Q: What is the closest Durock equivalent to a Cherry MX Brown?

A: Durock Medium Tactile. It has a lighter bump than Durock T1 or Koala, sits around 55g actuation and 62–65g bottom-out, and is marketed explicitly as an MX Clear / Zealio V2 alternative. T1 and Koala bumps are considerably stronger than MX Brown and will feel sharper to Brown users.

Q: Do boutique switches need to be lubed?

A: Usually no. Durock, JWK, JWICK and Tecsee all ship with light factory lube in 2026, and stock performance is strong enough that most builders leave them alone. Premium builds targeting specific sound signatures benefit from supplementary lubing; see the how-to-lube-keyboard-switches guide. Note that Tecsee PME housings (Carrot, some Purple Panda batches) can warp during hand-lubing — handle carefully.

Q: Which boutique switch is quietest?

A: Durock Dolphin.
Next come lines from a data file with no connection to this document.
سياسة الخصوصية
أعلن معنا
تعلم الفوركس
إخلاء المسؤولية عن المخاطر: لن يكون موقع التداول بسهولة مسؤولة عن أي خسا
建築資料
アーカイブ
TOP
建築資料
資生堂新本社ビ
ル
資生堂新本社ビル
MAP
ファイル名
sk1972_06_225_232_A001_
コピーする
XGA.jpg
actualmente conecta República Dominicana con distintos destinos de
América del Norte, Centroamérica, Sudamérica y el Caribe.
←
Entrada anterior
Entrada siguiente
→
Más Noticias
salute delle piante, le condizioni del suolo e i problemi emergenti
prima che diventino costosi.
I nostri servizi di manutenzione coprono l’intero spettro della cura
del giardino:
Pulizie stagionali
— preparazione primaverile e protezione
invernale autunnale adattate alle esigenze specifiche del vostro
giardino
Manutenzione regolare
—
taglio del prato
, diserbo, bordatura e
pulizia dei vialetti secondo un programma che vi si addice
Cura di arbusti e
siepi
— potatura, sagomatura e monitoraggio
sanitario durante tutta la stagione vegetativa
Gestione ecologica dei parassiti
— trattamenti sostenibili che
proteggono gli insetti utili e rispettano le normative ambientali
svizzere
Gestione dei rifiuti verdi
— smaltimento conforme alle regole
Independent review benchmarks consistently rate it quieter than Cherry MX Silent Red, MX2A Silent Red, Gateron Silent Red and TTC Silent Frozen. Durock Daybreak is its heavier 67g sibling and a close second. No Tecsee switch competes in the silent linear category in 2026.

Q: What is the cheapest good boutique switch in 2026?
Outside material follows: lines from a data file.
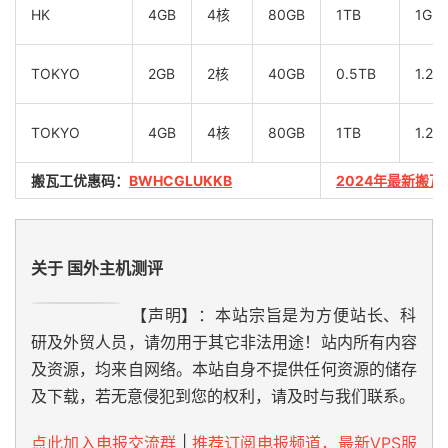
HK
4GB
4核
80GB
1TB
1Gb
TOKYO
2GB
2核
40GB
0.5TB
1.2G
TOKYO
4GB
4核
80GB
1TB
1.2G
搬瓦工优惠码：
BWHCGLUKKB
2024年最新搬瓦
关于 国外主机测评
【声明】：本站宗旨是为方便站长、科
研及外贸人员，请勿用于其它非法用途！站内所有内容
及资源，均来自网络。本站自身不提供任何资源的储存
及下载，若无意侵犯到您的权利，请及时与我们联系。
点此加入电报交流群
|
推荐订阅电报频道，最新VPS服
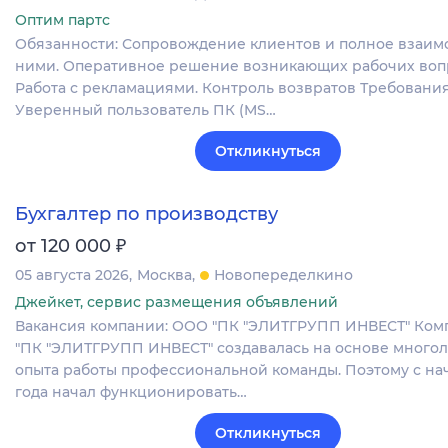
Оптим партс
Обязанности: Сопровождение клиентов и полное взаим
ними. Оперативное решение возникающих рабочих воп
Работа с рекламациями. Контроль возвратов Требования
Уверенный пользователь ПК (MS…
Откликнуться
Бухгалтер по производству
₽
от 120 000
05 августа 2026
Москва
Новопеределкино
Джейкет, сервис размещения объявлений
Вакансия компании: ООО "ПК "ЭЛИТГРУПП ИНВЕСТ" Ко
"ПК "ЭЛИТГРУПП ИНВЕСТ" создавалась на основе много
опыта работы профессиональной команды. Поэтому с нач
года начал функционировать…
Откликнуться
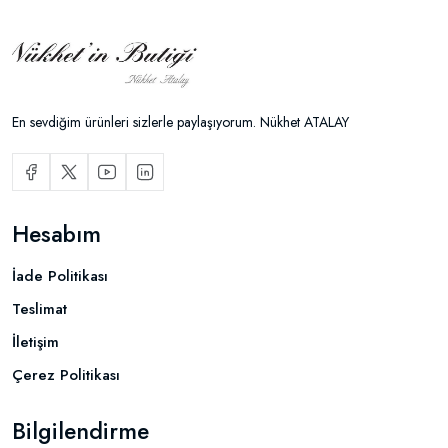
En sevdiğim ürünleri sizlerle paylaşıyorum. Nükhet ATALAY
Hesabım
İade Politikası
Teslimat
İletişim
Çerez Politikası
Bilgilendirme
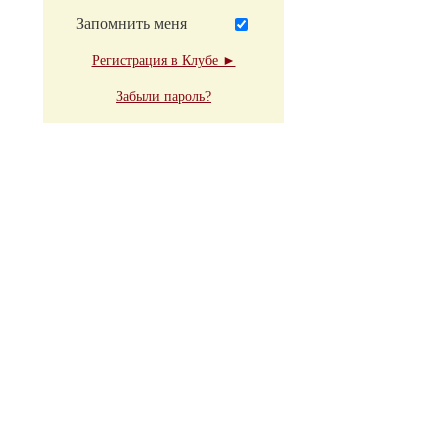
Запомнить меня
Регистрация в Клубе ►
Забыли пароль?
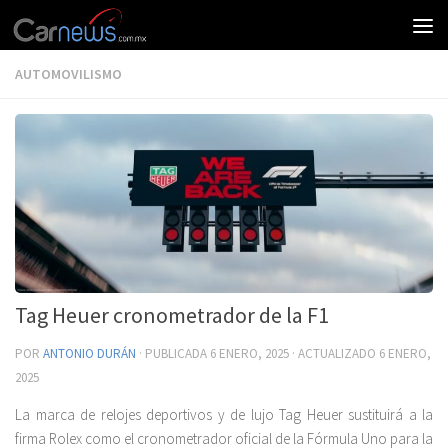
AUTOMOVILISMO
Tag Heuer cronometrador de la F1
POR
ANTONIO DURÁN
· PUBLICADA
6 ENERO, 2025
· ACTUALIZADO
6 ENERO,
2025
La marca de relojes deportivos y de lujo Tag Heuer sustituirá a la
firma Rolex como el cronometrador oficial de la Fórmula Uno para la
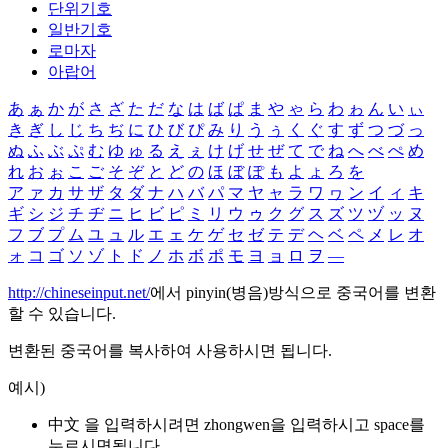
단위기호
일반기호
로마자
아랍어
あ
ぁ
か
が
さ
ざ
た
だ
な
は
ば
ぱ
ま
や
ゃ
ら
わ
ゎ
ん
い
ぃ
き
ぎ
し
じ
ち
ぢ
に
ひ
び
ぴ
み
り
う
ぅ
く
ぐ
す
ず
つ
づ
っ
ぬ
ふ
ぶ
ぷ
む
ゆ
ゅ
る
え
ぇ
け
げ
せ
ぜ
て
で
ね
へ
べ
ぺ
め
れ
お
ぉ
こ
ご
そ
ぞ
と
ど
の
ほ
ぼ
ぽ
も
よ
ょ
ろ
を
ア
ァ
カ
サ
ザ
タ
ダ
ナ
ハ
バ
パ
マ
ヤ
ャ
ラ
ワ
ヮ
ン
イ
ィ
キ
ギ
シ
ジ
チ
ヂ
ニ
ヒ
ビ
ピ
ミ
リ
ウ
ゥ
ク
グ
ス
ズ
ツ
ヅ
ッ
ヌ
フ
ブ
プ
ム
ユ
ュ
ル
エ
ェ
ケ
ゲ
セ
ゼ
テ
デ
ヘ
ベ
ペ
メ
レ
オ
ォ
コ
ゴ
ソ
ゾ
ト
ド
ノ
ホ
ボ
ポ
モ
ヨ
ョ
ロ
ヲ
―
http://chineseinput.net/
에서 pinyin(병음)방식으로 중국어를 변환
할 수 있습니다.
변환된 중국어를 복사하여 사용하시면 됩니다.
예시)
中文 을 입력하시려면
zhongwen
을 입력하시고 space를
누르시면됩니다.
A: JWICK Black V2 at roughly $0.22–$0.28 per switch. It uses the same factory, leaf and stem mold as Durock's linears, ships factory-lubed, and outperforms every mainstream switch at the same price point. The JWICK T1 tactile at $0.23–$0.30 is the tactile equivalent.

Conclusion

The boutique switch market in 2026 belongs to two factories with three brand labels: JWK (producing Durock and JWICK) and Tecsee (producing its eponymous line). Every buying decision documented in this guide ultimately reduces to that distinction. JWK's house sound is warm, POM-stem, nylon-or-PC-housed, single-stage-spring, T1-profile tactile. Tecsee's house sound is brighter, UHMWPE-stem, sparkly-PC or PME-housed, two-stage-spring, long-pole. Once that map is internalized, the rest of the catalog becomes navigable.
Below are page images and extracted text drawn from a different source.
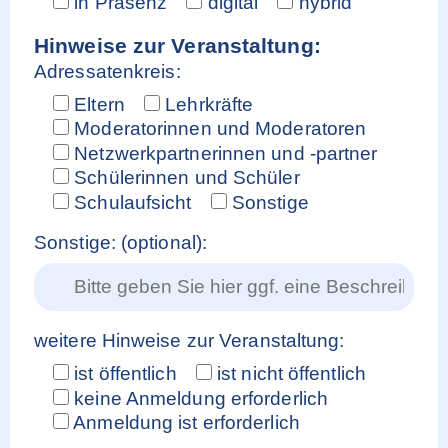
in Präsenz
digital
hybrid
Hinweise zur Veranstaltung:
Adressatenkreis:
Eltern
Lehrkräfte
Moderatorinnen und Moderatoren
Netzwerkpartnerinnen und -partner
Schülerinnen und Schüler
Schulaufsicht
Sonstige
Sonstige: (optional):
weitere Hinweise zur Veranstaltung:
ist öffentlich
ist nicht öffentlich
keine Anmeldung erforderlich
Anmeldung ist erforderlich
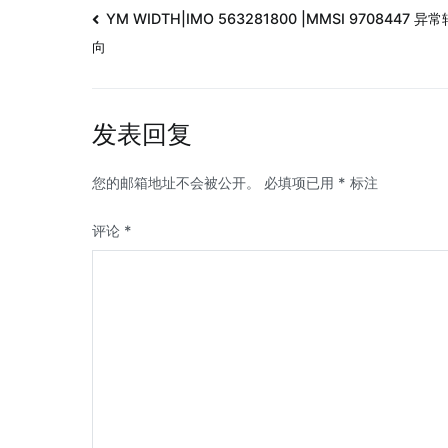
YM WIDTH|IMO 563281800 |MMSI 9708447 异常
向
发表回复
您的邮箱地址不会被公开。
必填项已用
*
标注
评论
*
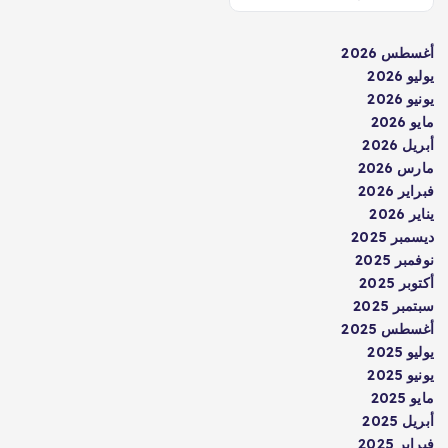
أغسطس 2026
يوليو 2026
يونيو 2026
مايو 2026
أبريل 2026
مارس 2026
فبراير 2026
يناير 2026
ديسمبر 2025
نوفمبر 2025
أكتوبر 2025
سبتمبر 2025
أغسطس 2025
يوليو 2025
يونيو 2025
مايو 2025
أبريل 2025
فبراير 2025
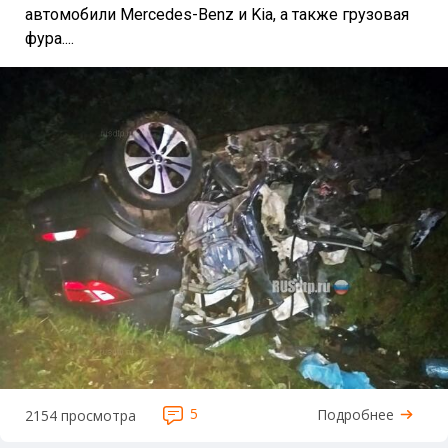
автомобили Mercedes-Benz и Kia, а также грузовая
фура....
5
Подробнее
2154 просмотра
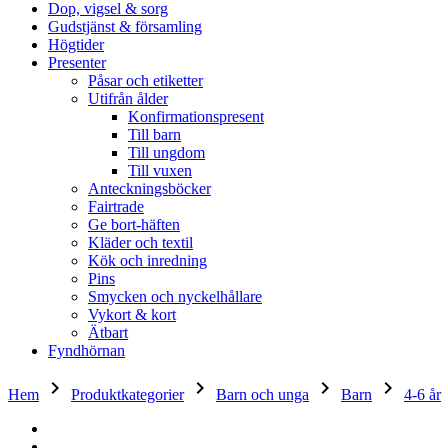
Dop, vigsel & sorg
Gudstjänst & församling
Högtider
Presenter
Påsar och etiketter
Utifrån ålder
Konfirmationspresent
Till barn
Till ungdom
Till vuxen
Anteckningsböcker
Fairtrade
Ge bort-häften
Kläder och textil
Kök och inredning
Pins
Smycken och nyckelhållare
Vykort & kort
Ätbart
Fyndhörnan
keyboard_arrow_right
keyboard_arrow_right
keyboard_arrow_right
keyboard_arrow_right
ke
Hem
Produktkategorier
Barn och unga
Barn
4-6 år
The best recommendations remain the obvious ones. Durock T1 is still the reference tactile of the decade. Durock Dolphin is still the quietest stock silent linear. Durock Piano/POM is still the benchmark for full-POM linear sound. JWICK Black V2 is still the best-value boutique switch produced. Tecsee Sapphire V2 is still the switch that defines what a crisp UHMWPE-stem tactile should feel like. None of these have been displaced in 2026 despite the hype cycle moving toward newer factories like HMX and Keygeek — the new arrivals compete, but they do not replace the established catalog.

The 2025–2026 hype shift matters for context but not for core purchasing. HMX, Keygeek and collab switches from Sillyworks x Gateron dominate reviewer top-of-year lists, yet Durock and JWK still anchor the broadest vendor stock, the longest track records, and the most predictable sound outcomes. Buyers chasing the cutting edge should explore outside this guide; buyers seeking proven performance at honest prices should buy from the catalog covered here.

The final verdict: boutique switches from Durock, JWK, JWICK and Tecsee deliver measurable, audible, tactile improvements over mainstream Cherry, Gateron and Akko options, at a price premium that is justified for any custom build where sound is a priority. The four iconic switches — Shrimp, T1, Alpaca, Sapphire V2 — earned their reputations honestly and remain worth every dollar in 2026. Choose the factory that matches the sound target, choose the switch within that factory that matches the force target, and the boutique premium pays itself back the first time the keyboard is typed on.